### WHAT TO PRODUCE
Scan the entries below for the string "init" and copy every line where it turns up.

(Extracted data entries)
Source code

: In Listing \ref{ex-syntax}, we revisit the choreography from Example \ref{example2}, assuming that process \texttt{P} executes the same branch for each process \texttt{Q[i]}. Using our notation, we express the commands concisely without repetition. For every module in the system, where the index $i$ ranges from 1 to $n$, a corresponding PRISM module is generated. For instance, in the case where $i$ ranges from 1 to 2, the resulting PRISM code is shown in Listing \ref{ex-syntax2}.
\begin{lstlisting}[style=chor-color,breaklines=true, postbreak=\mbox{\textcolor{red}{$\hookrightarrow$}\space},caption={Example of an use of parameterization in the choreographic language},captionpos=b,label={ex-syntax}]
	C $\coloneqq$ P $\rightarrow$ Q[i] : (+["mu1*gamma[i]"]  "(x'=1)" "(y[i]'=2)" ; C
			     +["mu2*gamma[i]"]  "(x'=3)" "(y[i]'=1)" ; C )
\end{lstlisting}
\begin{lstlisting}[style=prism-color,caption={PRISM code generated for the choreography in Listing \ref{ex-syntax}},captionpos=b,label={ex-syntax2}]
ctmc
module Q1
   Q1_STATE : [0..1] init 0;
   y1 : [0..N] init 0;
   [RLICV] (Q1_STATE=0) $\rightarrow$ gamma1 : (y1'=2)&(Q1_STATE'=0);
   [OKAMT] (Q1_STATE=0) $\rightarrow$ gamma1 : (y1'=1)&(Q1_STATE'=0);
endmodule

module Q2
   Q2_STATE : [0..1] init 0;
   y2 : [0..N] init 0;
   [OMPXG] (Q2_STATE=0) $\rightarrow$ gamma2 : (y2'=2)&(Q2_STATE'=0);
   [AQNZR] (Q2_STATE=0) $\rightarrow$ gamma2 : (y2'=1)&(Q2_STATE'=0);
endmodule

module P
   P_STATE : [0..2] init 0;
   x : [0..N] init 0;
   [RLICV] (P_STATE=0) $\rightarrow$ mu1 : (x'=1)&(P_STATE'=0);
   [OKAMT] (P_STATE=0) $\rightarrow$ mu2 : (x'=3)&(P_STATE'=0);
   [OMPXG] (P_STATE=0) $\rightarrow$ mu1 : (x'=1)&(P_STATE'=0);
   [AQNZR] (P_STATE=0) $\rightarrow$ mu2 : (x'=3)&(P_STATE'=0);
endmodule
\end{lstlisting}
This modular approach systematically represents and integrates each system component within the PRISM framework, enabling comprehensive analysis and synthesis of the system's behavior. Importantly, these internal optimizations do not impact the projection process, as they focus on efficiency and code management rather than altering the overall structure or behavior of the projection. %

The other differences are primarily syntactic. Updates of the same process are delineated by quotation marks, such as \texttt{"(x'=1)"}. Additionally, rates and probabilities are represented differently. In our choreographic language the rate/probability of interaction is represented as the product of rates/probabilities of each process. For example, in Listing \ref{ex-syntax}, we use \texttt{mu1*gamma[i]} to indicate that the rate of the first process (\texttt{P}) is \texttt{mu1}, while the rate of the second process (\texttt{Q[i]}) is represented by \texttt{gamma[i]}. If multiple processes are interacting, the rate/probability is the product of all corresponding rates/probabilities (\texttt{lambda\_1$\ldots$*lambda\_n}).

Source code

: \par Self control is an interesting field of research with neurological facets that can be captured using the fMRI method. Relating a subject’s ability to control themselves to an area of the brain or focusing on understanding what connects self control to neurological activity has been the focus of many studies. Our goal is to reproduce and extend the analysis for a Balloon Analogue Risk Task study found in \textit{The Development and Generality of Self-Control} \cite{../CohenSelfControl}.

### ANSWER FOR THIS EXERCISE
   Q1_STATE : [0..1] init 0;
   y1 : [0..N] init 0;
   Q2_STATE : [0..1] init 0;
   y2 : [0..N] init 0;
   P_STATE : [0..2] init 0;
   x : [0..N] init 0;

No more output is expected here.